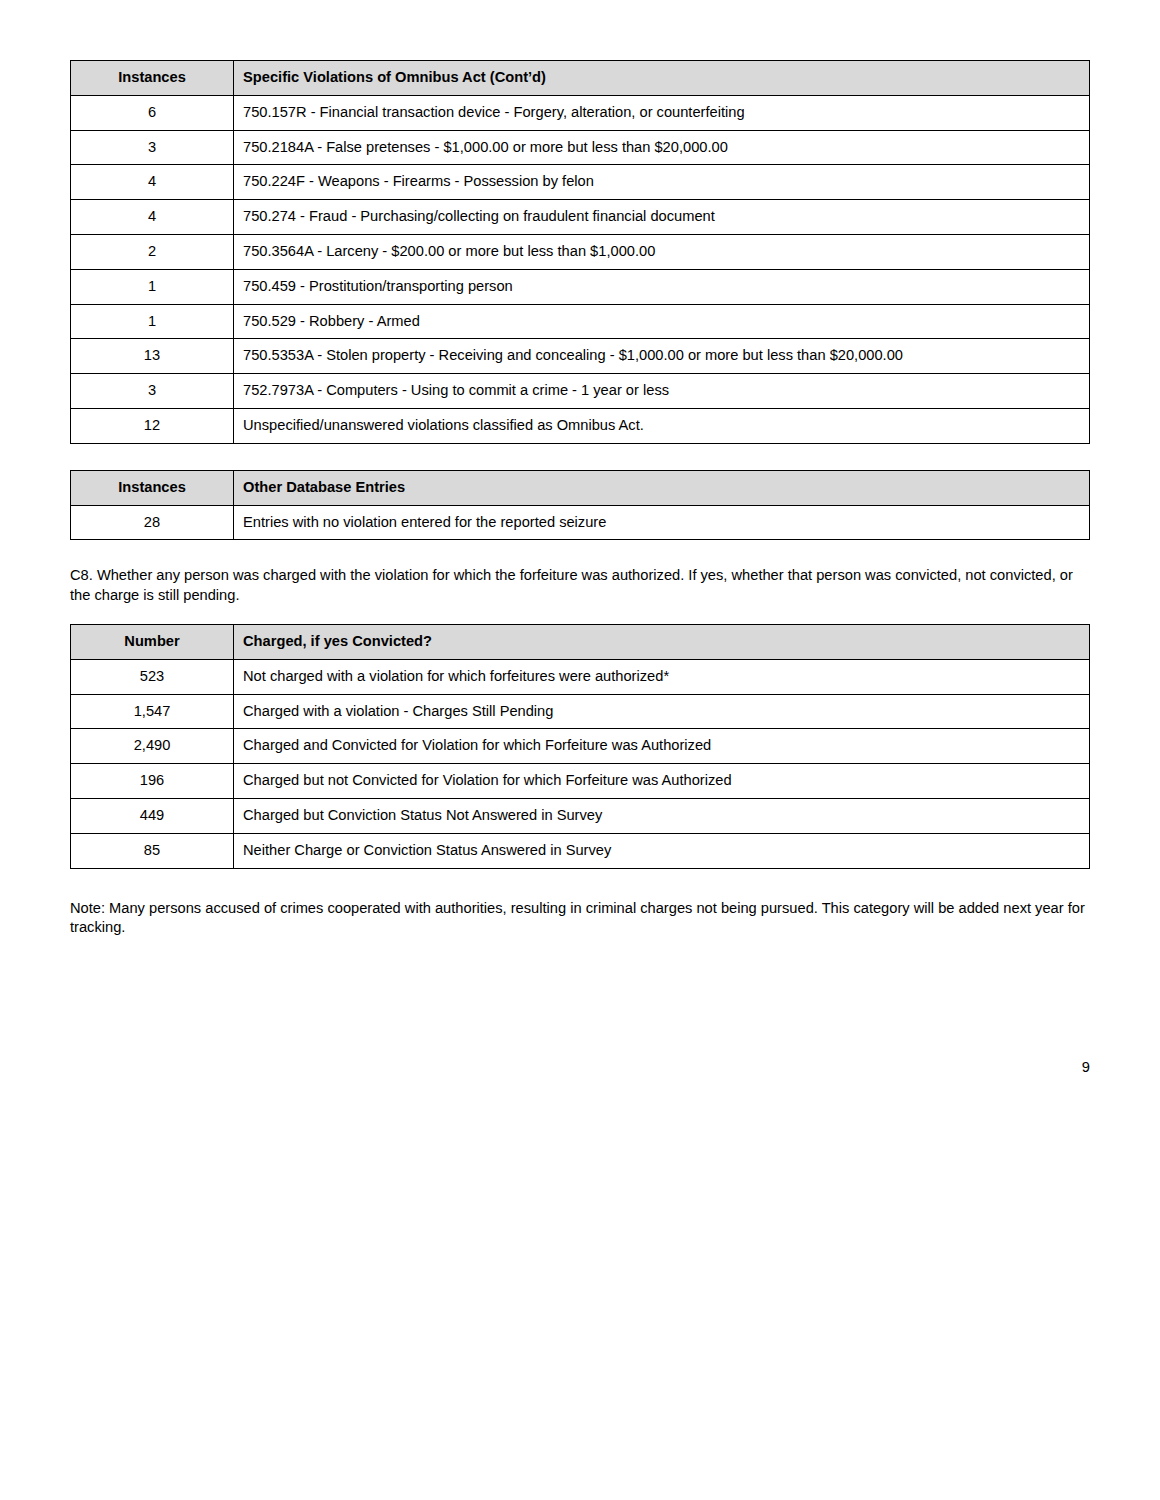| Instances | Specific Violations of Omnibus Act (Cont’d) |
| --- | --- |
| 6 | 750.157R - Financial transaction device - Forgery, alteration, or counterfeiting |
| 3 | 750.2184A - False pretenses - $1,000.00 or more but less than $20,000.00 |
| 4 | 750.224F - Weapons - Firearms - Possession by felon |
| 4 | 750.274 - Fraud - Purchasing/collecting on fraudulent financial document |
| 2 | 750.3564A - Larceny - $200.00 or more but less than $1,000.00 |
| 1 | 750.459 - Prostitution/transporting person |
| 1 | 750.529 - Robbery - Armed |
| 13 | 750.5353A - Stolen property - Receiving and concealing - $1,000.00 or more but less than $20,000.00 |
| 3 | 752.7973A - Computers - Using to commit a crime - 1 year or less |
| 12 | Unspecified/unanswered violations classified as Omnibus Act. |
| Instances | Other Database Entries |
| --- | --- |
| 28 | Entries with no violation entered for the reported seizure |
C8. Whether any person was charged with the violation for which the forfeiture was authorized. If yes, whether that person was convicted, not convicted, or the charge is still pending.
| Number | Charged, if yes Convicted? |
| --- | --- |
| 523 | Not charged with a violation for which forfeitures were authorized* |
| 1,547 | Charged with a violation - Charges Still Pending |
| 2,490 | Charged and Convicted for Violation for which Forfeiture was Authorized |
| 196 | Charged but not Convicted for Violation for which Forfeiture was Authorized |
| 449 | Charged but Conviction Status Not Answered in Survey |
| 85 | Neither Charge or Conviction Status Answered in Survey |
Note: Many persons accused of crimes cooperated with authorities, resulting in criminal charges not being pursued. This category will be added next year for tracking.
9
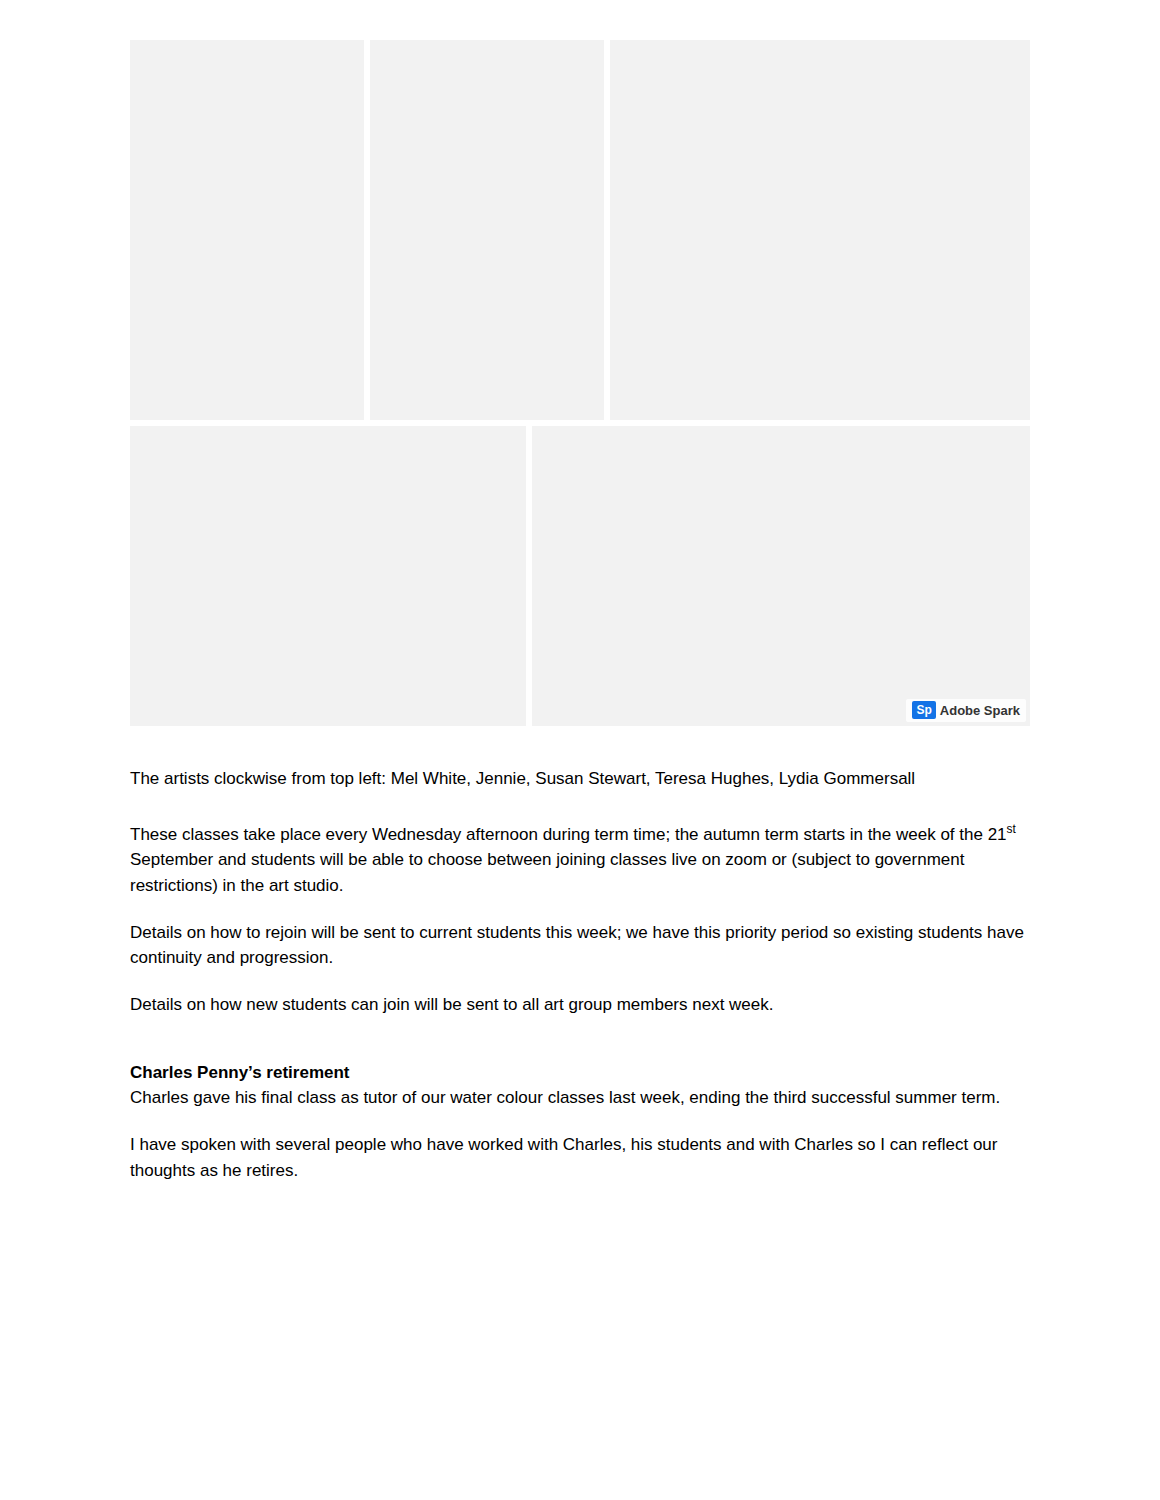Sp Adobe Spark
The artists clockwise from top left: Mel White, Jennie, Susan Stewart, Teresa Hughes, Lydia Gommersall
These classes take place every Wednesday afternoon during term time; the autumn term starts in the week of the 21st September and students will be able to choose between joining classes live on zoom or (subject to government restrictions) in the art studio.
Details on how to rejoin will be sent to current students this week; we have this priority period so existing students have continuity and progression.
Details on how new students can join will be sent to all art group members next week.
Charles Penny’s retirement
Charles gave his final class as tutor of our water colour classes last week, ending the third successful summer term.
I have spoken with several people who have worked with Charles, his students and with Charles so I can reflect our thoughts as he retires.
■ ■ ■
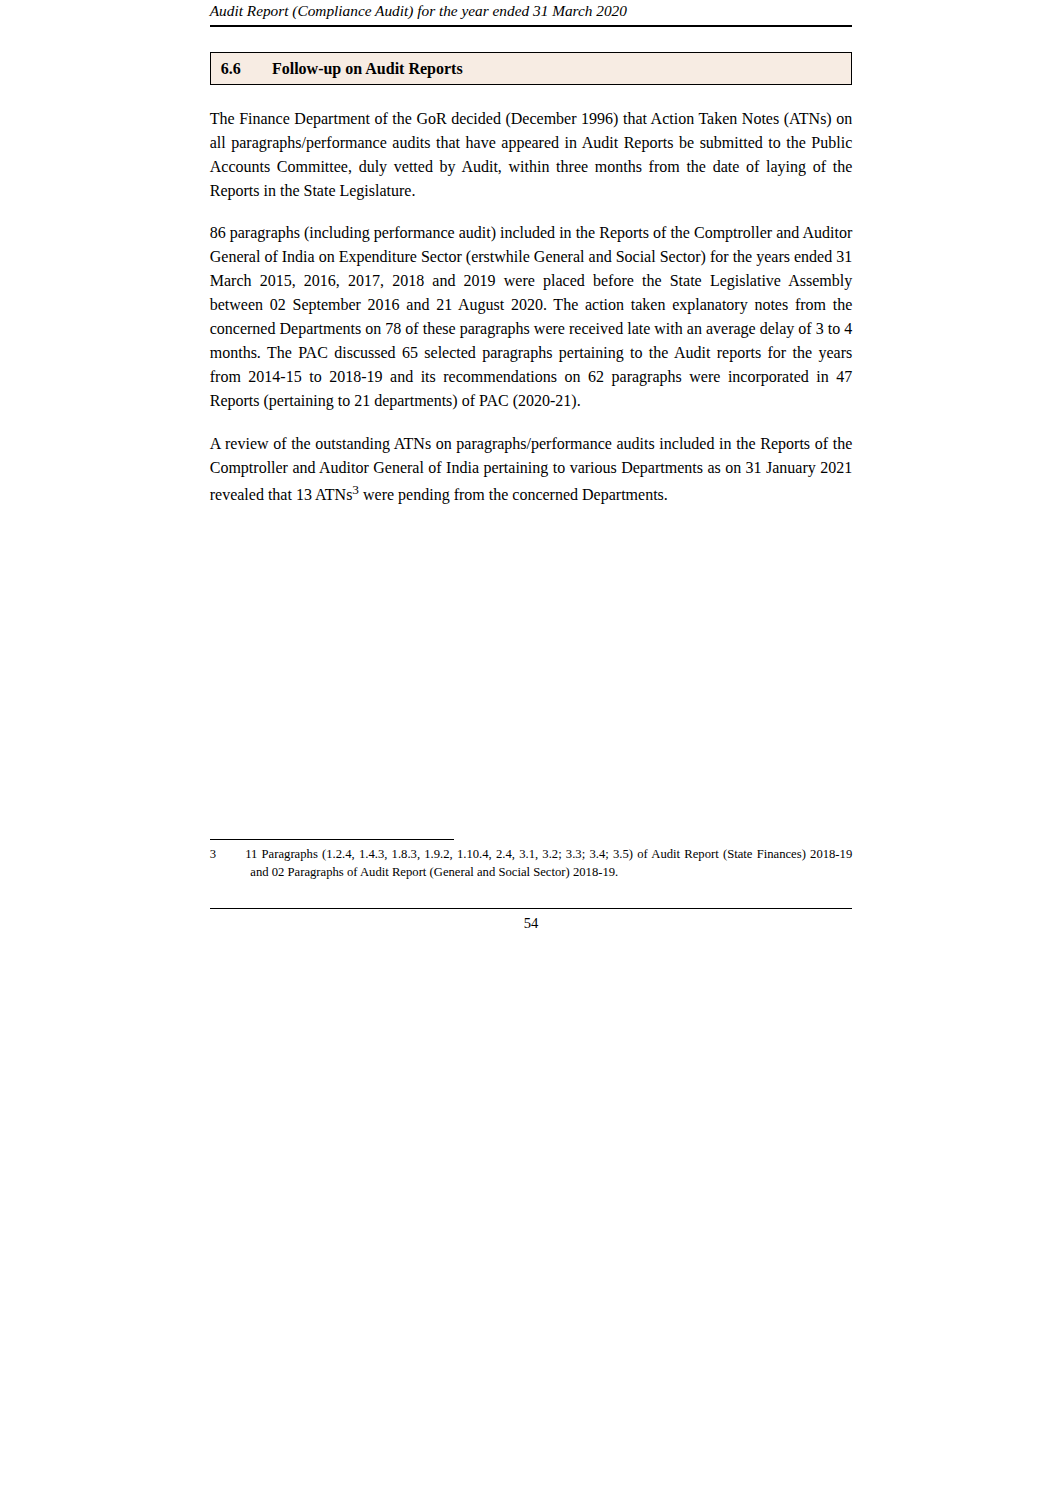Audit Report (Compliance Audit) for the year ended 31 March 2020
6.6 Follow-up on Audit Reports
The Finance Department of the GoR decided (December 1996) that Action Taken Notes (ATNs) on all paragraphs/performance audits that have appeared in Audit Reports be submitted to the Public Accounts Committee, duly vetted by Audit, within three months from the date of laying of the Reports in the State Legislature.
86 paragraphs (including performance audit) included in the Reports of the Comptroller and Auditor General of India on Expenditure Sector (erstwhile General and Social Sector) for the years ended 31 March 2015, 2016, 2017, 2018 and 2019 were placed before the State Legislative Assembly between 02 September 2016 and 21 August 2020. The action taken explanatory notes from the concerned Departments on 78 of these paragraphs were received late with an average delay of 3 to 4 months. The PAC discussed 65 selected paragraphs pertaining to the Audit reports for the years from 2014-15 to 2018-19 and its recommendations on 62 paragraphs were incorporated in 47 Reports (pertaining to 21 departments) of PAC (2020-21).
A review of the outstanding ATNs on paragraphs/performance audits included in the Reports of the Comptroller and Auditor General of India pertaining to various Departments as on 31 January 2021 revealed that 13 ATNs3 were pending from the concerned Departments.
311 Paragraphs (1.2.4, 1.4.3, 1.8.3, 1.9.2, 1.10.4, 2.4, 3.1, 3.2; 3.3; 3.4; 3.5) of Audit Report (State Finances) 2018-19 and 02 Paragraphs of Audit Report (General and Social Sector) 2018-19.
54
■ ■ ■
• _Task to carry out_:
After reading the entries above, state how many lines hold the word "audits", with no text besides the number.

• _Reply to the exercise_:
2